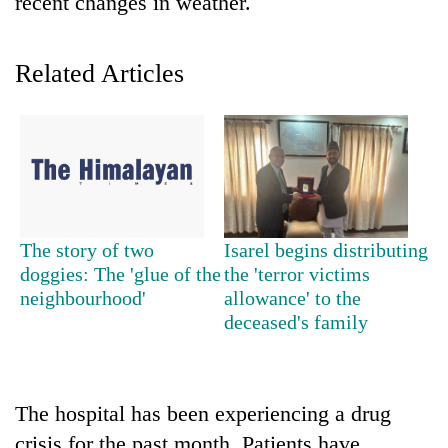
recent changes in weather.
Related Articles
TRENDING
The story of two
Isarel begins distributing
doggies: The 'glue of the
the 'terror victims
Silent
neighbourhood'
allowance' to the
for
deceased's family
years,
Hetauda
Textile
Industry's
The hospital has been experiencing a drug
looms
start
crisis for the past month. Patients have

____

• [What is required]:
What belongs in the answer is each line above, reproduced exactly, and no picture.

• [Exercise response]:
recent changes in weather.
Related Articles
TRENDING
The story of two
Isarel begins distributing
doggies: The 'glue of the
the 'terror victims
Silent
neighbourhood'
allowance' to the
for
deceased's family
years,
Hetauda
Textile
Industry's
The hospital has been experiencing a drug
looms
start
crisis for the past month. Patients have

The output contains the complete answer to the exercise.